Ровно вздымавшаяся грудь дернулась, фельдмаршал что-то пробормотал в полусне и вытянул руку в сторону, властно накрыв мой живот. Прижал ко мне крепко ладонь, потрогал, погладил, вниз, вверх... И только после того, как удостоверился в подлинности всего ощупанного, открыл глаза.
«Невинный ангел, так возбуждающе стонавший надо мной... твое бесстыдное тело я видел во сне и снова проникал в тебя, разрывал твои девственные прелести с каким-то особенным равнодушием и цинизмом, но ты не сопротивлялся, только плакал, привыкая к боли, и подавался назад, помогая мне. Раскрывался, раздвигал ноги шире, терся ягодицами, тесно прижимался ко мне, отдаваясь весь... Господи, всё было и сладко, и отвратительно. Но... Ксавьер, ты по-прежнему рядом. Я боялся, что сделал с тобой эту гадость наяву...»
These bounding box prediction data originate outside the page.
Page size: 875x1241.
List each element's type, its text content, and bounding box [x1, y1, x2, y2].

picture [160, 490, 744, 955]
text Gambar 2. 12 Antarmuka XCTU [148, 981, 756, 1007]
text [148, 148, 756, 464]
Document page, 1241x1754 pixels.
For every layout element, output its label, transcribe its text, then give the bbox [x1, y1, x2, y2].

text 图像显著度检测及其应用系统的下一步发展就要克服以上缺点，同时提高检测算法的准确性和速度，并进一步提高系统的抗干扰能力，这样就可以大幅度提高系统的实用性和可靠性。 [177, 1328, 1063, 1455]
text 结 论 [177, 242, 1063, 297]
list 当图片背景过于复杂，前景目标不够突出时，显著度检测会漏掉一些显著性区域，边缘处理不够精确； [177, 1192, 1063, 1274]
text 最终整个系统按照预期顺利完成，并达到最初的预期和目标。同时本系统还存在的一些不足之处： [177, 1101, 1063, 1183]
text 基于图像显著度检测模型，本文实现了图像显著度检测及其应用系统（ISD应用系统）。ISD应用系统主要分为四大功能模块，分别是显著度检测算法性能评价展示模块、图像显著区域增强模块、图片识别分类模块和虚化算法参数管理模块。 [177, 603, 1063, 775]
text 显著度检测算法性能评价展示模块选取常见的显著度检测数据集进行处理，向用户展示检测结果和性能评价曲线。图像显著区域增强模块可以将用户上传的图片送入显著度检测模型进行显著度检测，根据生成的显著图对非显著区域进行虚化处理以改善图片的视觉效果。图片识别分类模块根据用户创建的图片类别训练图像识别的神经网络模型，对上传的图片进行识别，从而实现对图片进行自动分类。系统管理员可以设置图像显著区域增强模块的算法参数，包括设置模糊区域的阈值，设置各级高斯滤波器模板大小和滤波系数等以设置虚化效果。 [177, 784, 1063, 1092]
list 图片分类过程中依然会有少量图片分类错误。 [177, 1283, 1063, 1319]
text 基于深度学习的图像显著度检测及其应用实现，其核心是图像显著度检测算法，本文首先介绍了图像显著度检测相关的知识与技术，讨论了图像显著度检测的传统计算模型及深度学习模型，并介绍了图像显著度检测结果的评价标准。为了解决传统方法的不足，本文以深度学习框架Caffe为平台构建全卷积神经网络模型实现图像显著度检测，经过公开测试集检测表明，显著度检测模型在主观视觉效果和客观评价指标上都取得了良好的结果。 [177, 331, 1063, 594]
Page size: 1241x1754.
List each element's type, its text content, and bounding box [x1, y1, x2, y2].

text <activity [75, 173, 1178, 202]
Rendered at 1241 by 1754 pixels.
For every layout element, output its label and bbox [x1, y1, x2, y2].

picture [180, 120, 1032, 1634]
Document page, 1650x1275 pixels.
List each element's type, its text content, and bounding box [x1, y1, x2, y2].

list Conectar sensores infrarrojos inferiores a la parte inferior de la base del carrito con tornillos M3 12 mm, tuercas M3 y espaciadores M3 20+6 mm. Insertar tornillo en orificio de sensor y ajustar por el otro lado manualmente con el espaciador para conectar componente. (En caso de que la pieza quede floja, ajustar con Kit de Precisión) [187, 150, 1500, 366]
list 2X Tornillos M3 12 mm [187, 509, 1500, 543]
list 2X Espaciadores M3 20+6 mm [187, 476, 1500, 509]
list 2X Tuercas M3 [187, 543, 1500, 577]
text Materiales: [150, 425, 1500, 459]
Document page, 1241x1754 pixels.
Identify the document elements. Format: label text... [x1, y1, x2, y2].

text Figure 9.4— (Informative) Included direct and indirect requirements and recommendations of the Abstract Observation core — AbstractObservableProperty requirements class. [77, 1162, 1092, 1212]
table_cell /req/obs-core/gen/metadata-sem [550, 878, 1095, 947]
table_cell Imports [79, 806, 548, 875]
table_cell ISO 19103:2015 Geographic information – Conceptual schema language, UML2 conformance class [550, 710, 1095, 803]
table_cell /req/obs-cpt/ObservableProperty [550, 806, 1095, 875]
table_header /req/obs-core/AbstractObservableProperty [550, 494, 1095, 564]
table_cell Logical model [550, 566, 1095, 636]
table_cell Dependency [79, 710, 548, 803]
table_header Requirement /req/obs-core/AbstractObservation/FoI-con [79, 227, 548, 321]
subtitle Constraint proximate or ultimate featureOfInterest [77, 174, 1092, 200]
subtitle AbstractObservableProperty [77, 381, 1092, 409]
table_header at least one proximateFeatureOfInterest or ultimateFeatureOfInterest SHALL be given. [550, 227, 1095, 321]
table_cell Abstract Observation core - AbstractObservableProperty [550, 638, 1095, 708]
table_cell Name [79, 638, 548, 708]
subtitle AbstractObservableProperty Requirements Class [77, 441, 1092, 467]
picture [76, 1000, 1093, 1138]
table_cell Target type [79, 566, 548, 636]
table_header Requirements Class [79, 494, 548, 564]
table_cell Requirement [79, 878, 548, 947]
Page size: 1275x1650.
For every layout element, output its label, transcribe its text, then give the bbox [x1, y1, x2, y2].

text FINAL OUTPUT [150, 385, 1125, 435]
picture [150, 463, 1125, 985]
Теперь он томно потягивается, щурясь и зевая, улыбается и треплет меня за волосы. Странно родной и уютный. Как будто тысячи лет засыпали и просыпались вместе. Меня убивает чувство нашего безумно тесного физического единения, когда он склоняется надо мной, нависая сверху всем телом, но не касаясь. И целует. В щеку... нежно и бережно, словно позабыл свою обычную грубость и нетерпение.
- Ты не способ услаждения, не пластмассовая кукла в руках пресытившегося игрушками ребенка и не минутная прихоть, – шепчет он, прочитав недоумение в моих глазах. – Я не заслужил твоего расположения. Спасибо, что не сбежал.
- Я тебя немного покусал, – застенчиво признался я, не желая говорить на предложенную тему. – Я бы тебя еще покусал, но будет выглядеть несолидно. Особенно если солдаты начнут перешептываться, с чего бы это ты такой растрепанный, весь в засосах...
«Он говорил еще: о том, как приходил Блак, смотрел, как я сплю голый, и как малыш ласкал меня бессовестно на его глазах, а я слушал, старался прогнать из спокойных утренних мыслей ночного гостя и целовал его губы, мешая рассказывать. Откровенно не хочу вставать, куда-то идти и что-то делать».
*
- Генерал! – Блэкхарт ворвался без стука, Ксавьер недовольно скривил рот, подтягивая к себе одеяло, но Фрэнсис как ни в чем не бывало продолжал его целовать. – Фрэнк, звонят из штаба, Патрик на первой линии.
- Разберись, – бросил Конрад, по-прежнему не отрываясь от своего приятного занятия. Кси, расслабившись, поглаживал его за плечи.
- Это срочно! Я не могу говорить при посторонних, – Блак злобно покосился на довольного белокурого пленника. Тот незаметно сложил и показал ему средний палец.